Icy roads could make mess of Wednesday morning commute
Posted February 18, 2015
Raleigh, N.C. — Many secondary roads in the Triangle were icy in spots Wednesday morning, but no major issues were being reported on the roads during the 7 a.m. hour.
Temperatures dived into the mid-20s overnight and will hover there through the mid-morning hours. A winter weather advisory for black ice remains in effect for the bulk of central North Carolina until 10 a.m.
Officials said black ice is likely on roads, in parking lots and on sidewalks.
"Bridges, overpasses, on ramps and shaded areas are going to be of particular concern throughout the morning commute," WRAL traffic reporter Brian Shrader said. "If you're headed back to work today, take it easy."

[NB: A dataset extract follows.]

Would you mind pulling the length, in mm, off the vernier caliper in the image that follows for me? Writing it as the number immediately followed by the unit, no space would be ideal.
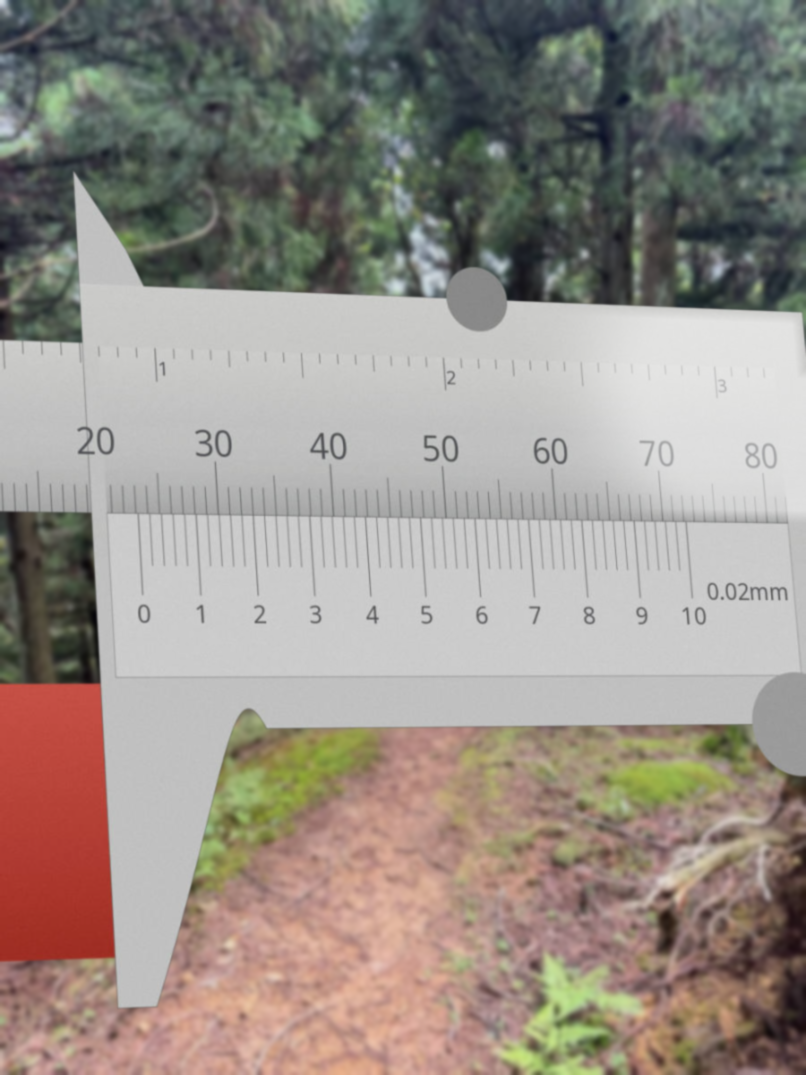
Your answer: 23.2mm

Britt McCurry, an engineer with the state Department of Transportation, said early Wednesday that crews would work problem areas on the interstates and primary roads before hitting secondary roads.
"We've been treating overnight with salt and sand and we have our full crews back in today to help knock things out," he said. "Once we treat hot spots on the major routes we'll move on the secondary roads."

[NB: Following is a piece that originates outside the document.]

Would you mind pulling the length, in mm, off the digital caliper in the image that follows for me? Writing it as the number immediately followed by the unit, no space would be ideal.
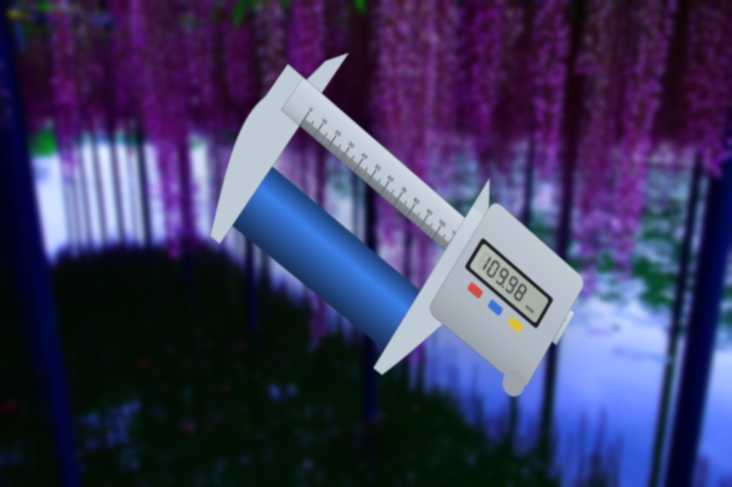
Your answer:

McCurry said any drivers that do venture out Wednesday morning should pay attention, take their time and slow down.
"A lot of people listened to the warnings, and that helped a lot. I've heard a lot of people are doing delayed starts," he said. "That should help a little bit. The more room we have to do our jobs the easier we can get it done."

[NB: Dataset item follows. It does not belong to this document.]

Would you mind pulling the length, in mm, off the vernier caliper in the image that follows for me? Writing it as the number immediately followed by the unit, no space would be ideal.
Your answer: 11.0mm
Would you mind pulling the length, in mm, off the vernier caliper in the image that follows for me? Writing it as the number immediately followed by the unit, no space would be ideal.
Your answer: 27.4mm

Many of the area's school systems were closed or delayed Wednesday because of the slick conditions.
State Department of Transportation crews were out in force Tuesday treating highways and primary roads in the area, but some secondary streets and neighborhoods were untouched, making them especially dangerous Wednesday morning.
"Many of the major highways are greatly improved, but many of the secondary roads throughout the state are still icy and very, very hazardous," Gov. Pat McCrory said. "DOT crews will continue to treat these roads, but let me be clear, again, there's not much they can do to treat black ice."
Department of Transportation Secretary Tony Tata said 2,400 employees from his agency have been working to clear ice and snow, and about 80 percent of the major roads are clear.
“That’s a lot of effort all across the state,” he said.
McCrory and Tata offered their condolences to the family of a woman who died in a weather-related crash Monday night in Hertford County.
The North Carolina State Highway Patrol said Mykayia Quintara Wilder, 19, of Ahoskie, was driving east on N.C. Highway 561 when she lost control on the ice-covered road, crossed the center line and collided with an oncoming car.
Wake County offered these tips for those who must travel in icy conditions:
- Have at least half a tank of gasoline in your vehicle.
- Make sure your tires are properly inflated.
- Have an emergency kit with you in case you get stuck.
- Drive slowly. Leave three times the distance between other cars than you would during ideal drive conditions.
- Do not brake unless you have to; the best way to slow down is ease off the gas. If you have to brake, brake gently.
- Do not use cruise control.
- If tires skid, take your foot off the gas and steer to the direction of the skid.
Due to frigid temperatures expected to arrive Wednesday evening, slick roads could continue to be an issue across the area through the rest of the work week.
Overnight lows will be in the single digits both Thursday and Friday mornings. The National Weather Service issued a wind chill advisory from 12 a.m. Thursday to 9 a.m. Friday due to the impending arctic blast.